Some 56 percent of households polled in Los Angeles reported experiencing such financial problems, including 64 percent of households with annual incomes below $100,000.

The survey offers further proof that the heaviest effect of the outbreak has fallen on Black and Latino households, with 52 percent and 71 percent, respectively, of those groups polled in Los Angeles reporting “serious financial problems,” compared with 37 percent of White households, the Los Angeles Times reported.

The study found similar results among Black and Latino respondents in New York, Houston and Chicago, the three other cities examined.

“Billions of dollars came from the federal and state governments to protect our communities, yet what we see in four big cities is that more than 50 percent in these communities are reporting serious financial problems,” said Julie Morita, executive vice president of the Robert Wood Johnson Foundation, for which the poll was conducted alongside NPR and the Harvard T.H. Chan School of Public Health. “That’s significant. It means things like having to dip in or use all savings, difficulty paying other debt.”

Throughout the United States, Latinos and Black people disproportionately have been casualties of the virus.

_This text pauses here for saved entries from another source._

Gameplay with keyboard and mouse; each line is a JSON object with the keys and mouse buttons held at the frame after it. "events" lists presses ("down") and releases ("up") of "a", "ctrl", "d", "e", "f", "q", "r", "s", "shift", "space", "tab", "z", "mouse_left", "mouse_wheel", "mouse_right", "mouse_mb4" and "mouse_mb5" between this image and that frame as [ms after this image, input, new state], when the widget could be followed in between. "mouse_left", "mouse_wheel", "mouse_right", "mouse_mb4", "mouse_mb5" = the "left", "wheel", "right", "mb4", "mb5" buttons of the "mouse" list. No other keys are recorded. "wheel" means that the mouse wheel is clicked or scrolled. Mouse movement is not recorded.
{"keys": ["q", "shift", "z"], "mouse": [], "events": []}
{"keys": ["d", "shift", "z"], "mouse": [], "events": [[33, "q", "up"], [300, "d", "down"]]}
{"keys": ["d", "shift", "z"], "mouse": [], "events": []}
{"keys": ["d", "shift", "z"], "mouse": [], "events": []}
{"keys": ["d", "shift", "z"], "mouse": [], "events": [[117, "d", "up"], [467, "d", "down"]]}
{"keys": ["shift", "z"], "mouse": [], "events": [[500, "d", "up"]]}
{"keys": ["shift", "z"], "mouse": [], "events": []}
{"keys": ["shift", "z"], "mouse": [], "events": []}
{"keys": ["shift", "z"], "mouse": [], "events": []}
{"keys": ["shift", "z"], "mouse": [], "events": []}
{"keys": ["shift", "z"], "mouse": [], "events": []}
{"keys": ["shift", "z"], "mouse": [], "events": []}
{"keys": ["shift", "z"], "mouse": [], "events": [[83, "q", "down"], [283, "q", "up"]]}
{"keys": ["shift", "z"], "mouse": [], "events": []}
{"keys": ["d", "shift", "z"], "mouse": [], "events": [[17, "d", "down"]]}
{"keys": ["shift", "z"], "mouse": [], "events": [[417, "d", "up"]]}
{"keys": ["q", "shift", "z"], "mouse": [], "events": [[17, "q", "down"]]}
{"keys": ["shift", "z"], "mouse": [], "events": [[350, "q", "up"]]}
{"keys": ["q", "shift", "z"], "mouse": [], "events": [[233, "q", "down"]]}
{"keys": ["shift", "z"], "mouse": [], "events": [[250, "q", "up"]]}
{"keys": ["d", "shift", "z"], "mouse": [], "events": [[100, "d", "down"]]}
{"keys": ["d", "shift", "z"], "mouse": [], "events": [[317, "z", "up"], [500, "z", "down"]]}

In Los Angeles County, Black and Latino residents and those living in lower-income neighborhoods have been among those hit hardest by the virus. Officials say that’s largely because of the limited access to testing in those communities at the start of the pandemic and the fact that many residents of those communities work in essential and high-risk settings, and frequently lacked proper protective equipment, such as masks, before such gear was required.

Although they account for about 39 percent of the population in California, Latinos make up 60 percent of positive cases and 48 percent of deaths, according to the California Department of Public Health; during the peak of transmission in July, Black residents  had a rate at four deaths per 100,000 people, county officials said at that time. That rate was three times that of white residents during the same time period.

“When we look at other public health emergencies, whether it’s other infectious diseases like measles or natural disasters like heat waves or hurricanes, what we see is communities of color, Black or Latino communities, hurt more significantly because of the structures and systems in place,” Morita said. “They have less to begin with, less cushion to support them in these times of stress…. They bear the brunt of the impacts.”

The poll surveyed 3,454 adults from July 1 to Aug. 3, including 512 adults in New York City, 507 in Los Angeles, 529 in Chicago and 447 in Houston. The margin of error is 3.3 percentage points overall, and 7.1 percentage points for Los Angeles.